238- The self-consciousness of our culture is more pronounced—self-consciousness of craft and of the relationship fiction/life.
239- Mauriac's La Marquise: a "sense of the writer's predicament as a perennial, not peculiarly modern, difficulty"—facing fiction, always an invented world; "alittérature" as an intrinsic problematic for Mauriac (the coiner of the term).
240- Literature as a constant drive to escape being "just" literature. Good self-conscious fiction does not merely shrug away its fiction, but affirms artifice too as a means, perhaps the only way to get at a whole range of real human experience.
241- The baring of the artifice in La Marquise: a play with artifice but with a consciousness "two concentric abysses beneath the artifice of the novel";
242- —a consciousness of language as soaked with time, and and of the brevity of human life, etc.
243- Words as the only permanence, a dubious one; the self-conscious novel is paradoxically concerned with a long meditation on death, a subject sidestepped by myth, folk tale, fable and romance.
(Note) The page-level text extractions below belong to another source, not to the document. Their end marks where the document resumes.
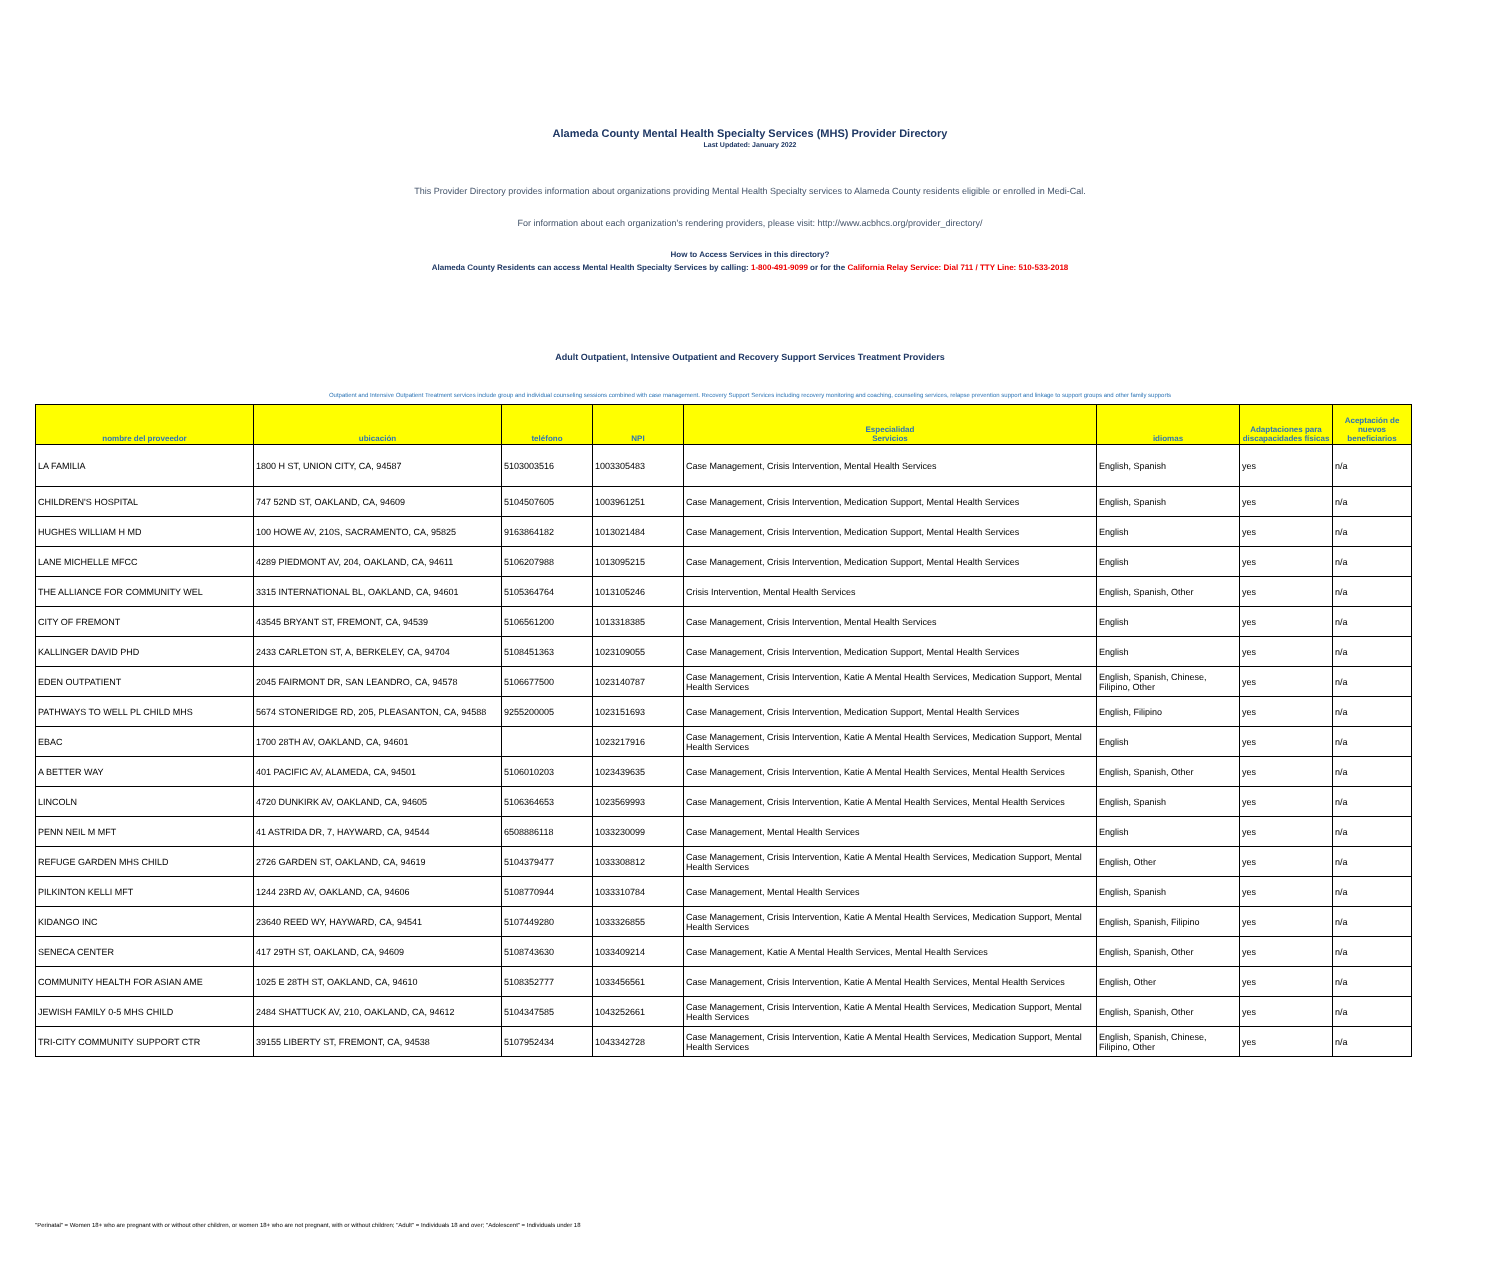Alameda County Mental Health Specialty Services (MHS) Provider Directory
Last Updated: January 2022
This Provider Directory provides information about organizations providing Mental Health Specialty services to Alameda County residents eligible or enrolled in Medi-Cal.
For information about each organization's rendering providers, please visit: http://www.acbhcs.org/provider_directory/
How to Access Services in this directory?
Alameda County Residents can access Mental Health Specialty Services by calling: 1-800-491-9099 or for the California Relay Service: Dial 711 / TTY Line: 510-533-2018
Adult Outpatient, Intensive Outpatient and Recovery Support Services Treatment Providers
Outpatient and Intensive Outpatient Treatment services include group and individual counseling sessions combined with case management. Recovery Support Services including recovery monitoring and coaching, counseling services, relapse prevention support and linkage to support groups and other family supports
| nombre del proveedor | ubicación | teléfono | NPI | Especialidad Servicios | idiomas | Adaptaciones para discapacidades físicas | Aceptación de nuevos beneficiarios |
| --- | --- | --- | --- | --- | --- | --- | --- |
| LA FAMILIA | 1800 H ST, UNION CITY, CA, 94587 | 5103003516 | 1003305483 | Case Management, Crisis Intervention, Mental Health Services | English, Spanish | yes | n/a |
| CHILDREN'S HOSPITAL | 747 52ND ST, OAKLAND, CA, 94609 | 5104507605 | 1003961251 | Case Management, Crisis Intervention, Medication Support, Mental Health Services | English, Spanish | yes | n/a |
| HUGHES WILLIAM H MD | 100 HOWE AV, 210S, SACRAMENTO, CA, 95825 | 9163864182 | 1013021484 | Case Management, Crisis Intervention, Medication Support, Mental Health Services | English | yes | n/a |
| LANE MICHELLE MFCC | 4289 PIEDMONT AV, 204, OAKLAND, CA, 94611 | 5106207988 | 1013095215 | Case Management, Crisis Intervention, Medication Support, Mental Health Services | English | yes | n/a |
| THE ALLIANCE FOR COMMUNITY WEL | 3315 INTERNATIONAL BL, OAKLAND, CA, 94601 | 5105364764 | 1013105246 | Crisis Intervention, Mental Health Services | English, Spanish, Other | yes | n/a |
| CITY OF FREMONT | 43545 BRYANT ST, FREMONT, CA, 94539 | 5106561200 | 1013318385 | Case Management, Crisis Intervention, Mental Health Services | English | yes | n/a |
| KALLINGER DAVID PHD | 2433 CARLETON ST, A, BERKELEY, CA, 94704 | 5108451363 | 1023109055 | Case Management, Crisis Intervention, Medication Support, Mental Health Services | English | yes | n/a |
| EDEN OUTPATIENT | 2045 FAIRMONT DR, SAN LEANDRO, CA, 94578 | 5106677500 | 1023140787 | Case Management, Crisis Intervention, Katie A Mental Health Services, Medication Support, Mental Health Services | English, Spanish, Chinese, Filipino, Other | yes | n/a |
| PATHWAYS TO WELL PL CHILD MHS | 5674 STONERIDGE RD, 205, PLEASANTON, CA, 94588 | 9255200005 | 1023151693 | Case Management, Crisis Intervention, Medication Support, Mental Health Services | English, Filipino | yes | n/a |
| EBAC | 1700 28TH AV, OAKLAND, CA, 94601 | | 1023217916 | Case Management, Crisis Intervention, Katie A Mental Health Services, Medication Support, Mental Health Services | English | yes | n/a |
| A BETTER WAY | 401 PACIFIC AV, ALAMEDA, CA, 94501 | 5106010203 | 1023439635 | Case Management, Crisis Intervention, Katie A Mental Health Services, Mental Health Services | English, Spanish, Other | yes | n/a |
| LINCOLN | 4720 DUNKIRK AV, OAKLAND, CA, 94605 | 5106364653 | 1023569993 | Case Management, Crisis Intervention, Katie A Mental Health Services, Mental Health Services | English, Spanish | yes | n/a |
| PENN NEIL M MFT | 41 ASTRIDA DR, 7, HAYWARD, CA, 94544 | 6508886118 | 1033230099 | Case Management, Mental Health Services | English | yes | n/a |
| REFUGE GARDEN MHS CHILD | 2726 GARDEN ST, OAKLAND, CA, 94619 | 5104379477 | 1033308812 | Case Management, Crisis Intervention, Katie A Mental Health Services, Medication Support, Mental Health Services | English, Other | yes | n/a |
| PILKINTON KELLI MFT | 1244 23RD AV, OAKLAND, CA, 94606 | 5108770944 | 1033310784 | Case Management, Mental Health Services | English, Spanish | yes | n/a |
| KIDANGO INC | 23640 REED WY, HAYWARD, CA, 94541 | 5107449280 | 1033326855 | Case Management, Crisis Intervention, Katie A Mental Health Services, Medication Support, Mental Health Services | English, Spanish, Filipino | yes | n/a |
| SENECA CENTER | 417 29TH ST, OAKLAND, CA, 94609 | 5108743630 | 1033409214 | Case Management, Katie A Mental Health Services, Mental Health Services | English, Spanish, Other | yes | n/a |
| COMMUNITY HEALTH FOR ASIAN AME | 1025 E 28TH ST, OAKLAND, CA, 94610 | 5108352777 | 1033456561 | Case Management, Crisis Intervention, Katie A Mental Health Services, Mental Health Services | English, Other | yes | n/a |
| JEWISH FAMILY 0-5 MHS CHILD | 2484 SHATTUCK AV, 210, OAKLAND, CA, 94612 | 5104347585 | 1043252661 | Case Management, Crisis Intervention, Katie A Mental Health Services, Medication Support, Mental Health Services | English, Spanish, Other | yes | n/a |
| TRI-CITY COMMUNITY SUPPORT CTR | 39155 LIBERTY ST, FREMONT, CA, 94538 | 5107952434 | 1043342728 | Case Management, Crisis Intervention, Katie A Mental Health Services, Medication Support, Mental Health Services | English, Spanish, Chinese, Filipino, Other | yes | n/a |
"Perinatal" = Women 18+ who are pregnant with or without other children, or women 18+ who are not pregnant, with or without children; "Adult" = Individuals 18 and over; "Adolescent" = Individuals under 18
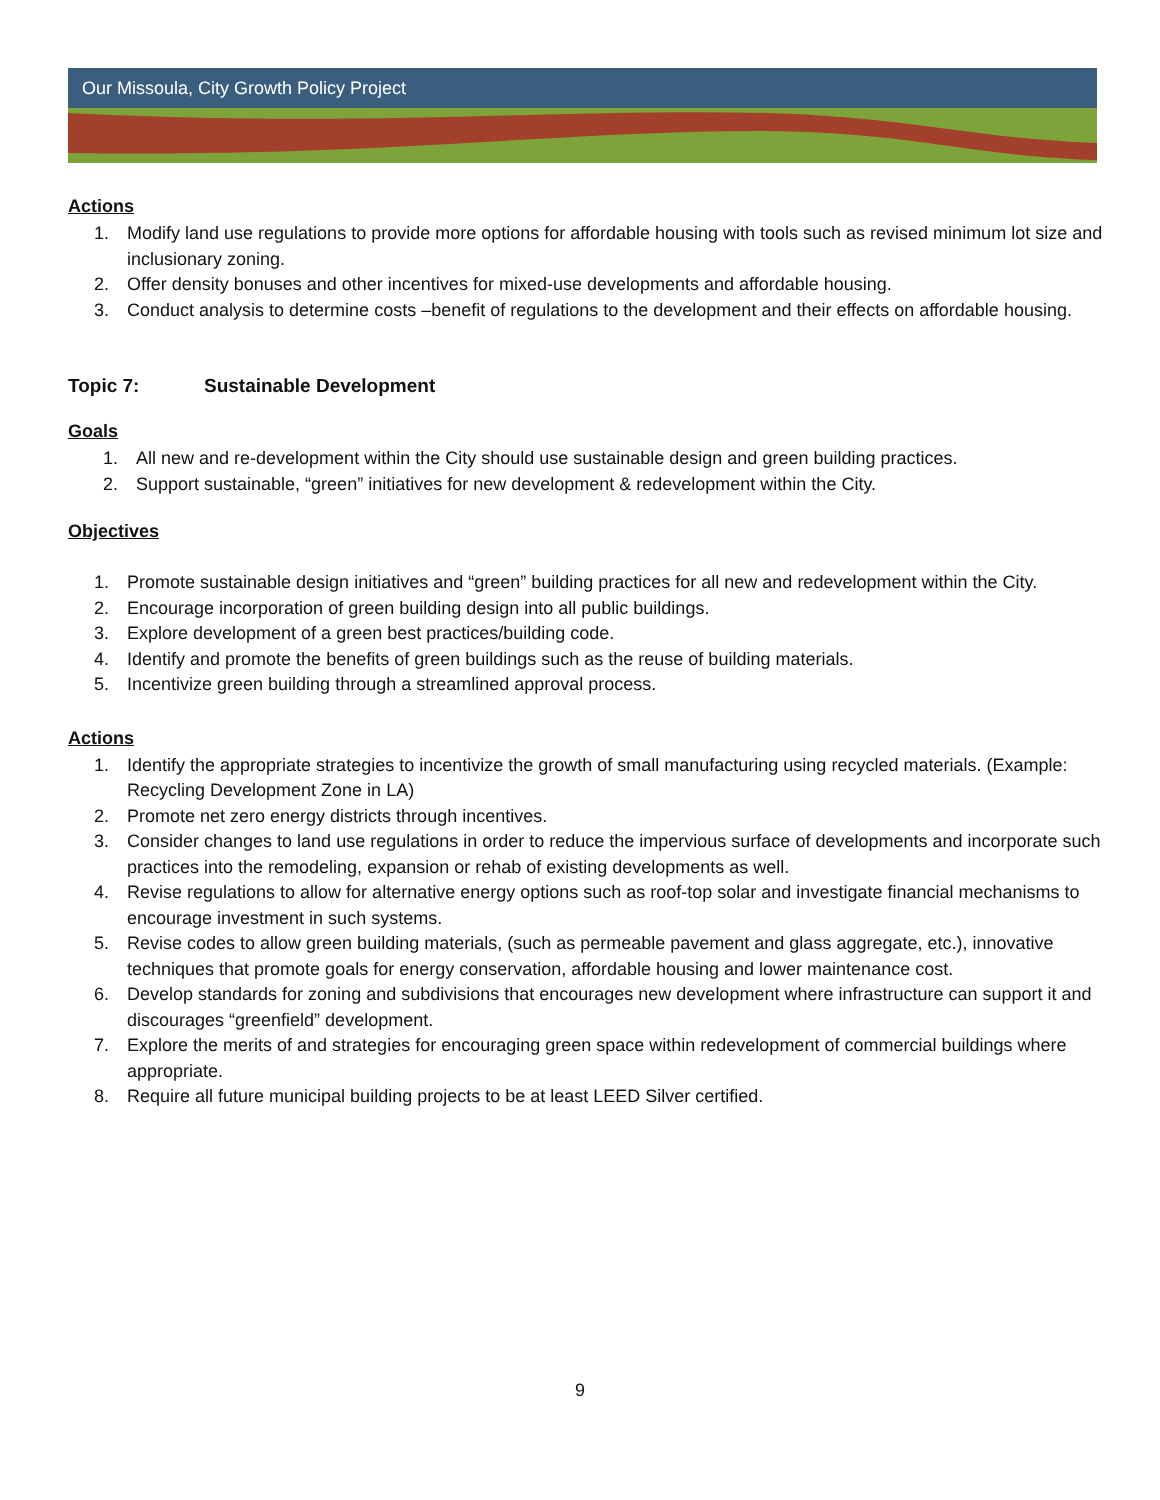Our Missoula, City Growth Policy Project
Actions
1. Modify land use regulations to provide more options for affordable housing with tools such as revised minimum lot size and inclusionary zoning.
2. Offer density bonuses and other incentives for mixed-use developments and affordable housing.
3. Conduct analysis to determine costs –benefit of regulations to the development and their effects on affordable housing.
Topic 7: Sustainable Development
Goals
1. All new and re-development within the City should use sustainable design and green building practices.
2. Support sustainable, “green” initiatives for new development & redevelopment within the City.
Objectives
1. Promote sustainable design initiatives and “green” building practices for all new and redevelopment within the City.
2. Encourage incorporation of green building design into all public buildings.
3. Explore development of a green best practices/building code.
4. Identify and promote the benefits of green buildings such as the reuse of building materials.
5. Incentivize green building through a streamlined approval process.
Actions
1. Identify the appropriate strategies to incentivize the growth of small manufacturing using recycled materials. (Example: Recycling Development Zone in LA)
2. Promote net zero energy districts through incentives.
3. Consider changes to land use regulations in order to reduce the impervious surface of developments and incorporate such practices into the remodeling, expansion or rehab of existing developments as well.
4. Revise regulations to allow for alternative energy options such as roof-top solar and investigate financial mechanisms to encourage investment in such systems.
5. Revise codes to allow green building materials, (such as permeable pavement and glass aggregate, etc.), innovative techniques that promote goals for energy conservation, affordable housing and lower maintenance cost.
6. Develop standards for zoning and subdivisions that encourages new development where infrastructure can support it and discourages “greenfield” development.
7. Explore the merits of and strategies for encouraging green space within redevelopment of commercial buildings where appropriate.
8. Require all future municipal building projects to be at least LEED Silver certified.
9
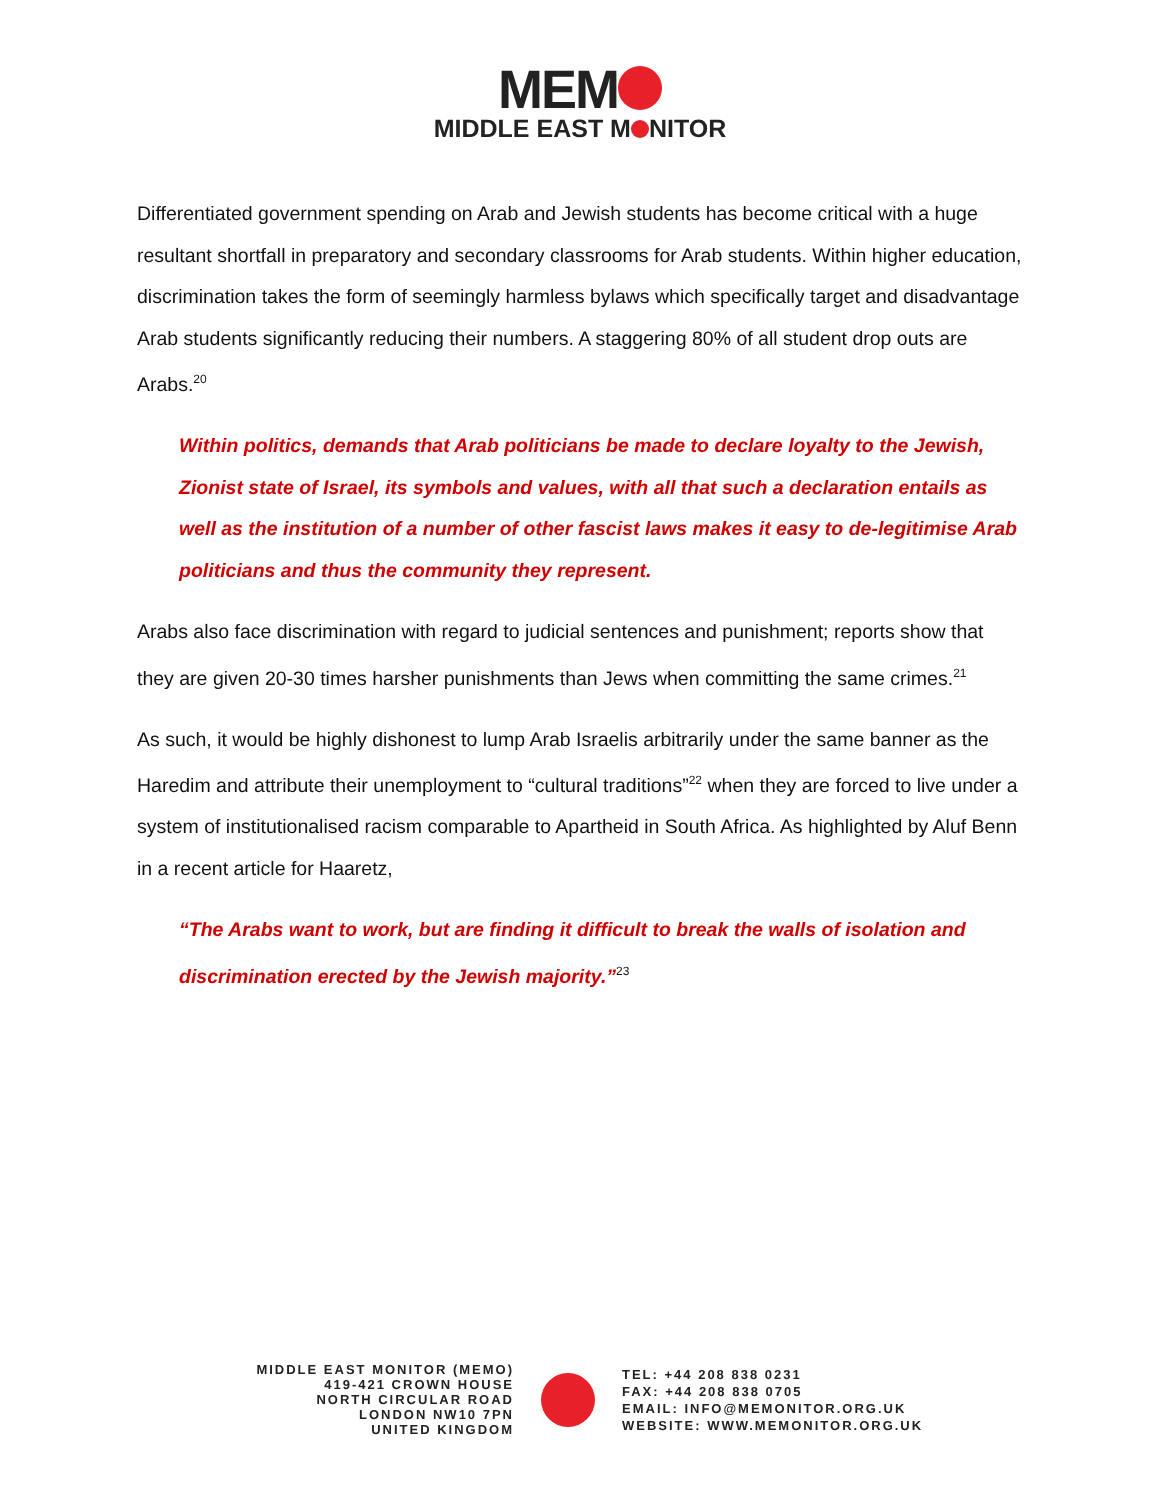MEM
MIDDLE EAST M NITOR
Differentiated government spending on Arab and Jewish students has become critical with a huge resultant shortfall in preparatory and secondary classrooms for Arab students. Within higher education, discrimination takes the form of seemingly harmless bylaws which specifically target and disadvantage Arab students significantly reducing their numbers. A staggering 80% of all student drop outs are Arabs.<sup>20</sup>
Within politics, demands that Arab politicians be made to declare loyalty to the Jewish, Zionist state of Israel, its symbols and values, with all that such a declaration entails as well as the institution of a number of other fascist laws makes it easy to de-legitimise Arab politicians and thus the community they represent.
Arabs also face discrimination with regard to judicial sentences and punishment; reports show that they are given 20-30 times harsher punishments than Jews when committing the same crimes.<sup>21</sup>
As such, it would be highly dishonest to lump Arab Israelis arbitrarily under the same banner as the Haredim and attribute their unemployment to “cultural traditions”<sup>22</sup> when they are forced to live under a system of institutionalised racism comparable to Apartheid in South Africa. As highlighted by Aluf Benn in a recent article for Haaretz,
“The Arabs want to work, but are finding it difficult to break the walls of isolation and discrimination erected by the Jewish majority.”<sup>23</sup>
MIDDLE EAST MONITOR (MEMO)
419-421 CROWN HOUSE
NORTH CIRCULAR ROAD
LONDON NW10 7PN
UNITED KINGDOM
TEL: +44 208 838 0231
FAX: +44 208 838 0705
EMAIL: INFO@MEMONITOR.ORG.UK
WEBSITE: WWW.MEMONITOR.ORG.UK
The realist novel also sidesteps death insofar as it is a dream of omnipotence. The novel is born when literature begins to mediate on death. [??]
244- "I suspect death in the novel might be a more serious focus for serious discussion of the genre than the death of the novel."
245- The self-conscious novel as a "mirror held to the mirror of art held to nature"; a necessary operation for a skeptical culture nevertheless addicted to fabulation. The novel is not exhausted as novelistic self-consciosness develops: "On the contrary, in the hands of gifted writers it comes to seem precisely our most precisely fashioned instrument for joining imagined acts and figures with real things."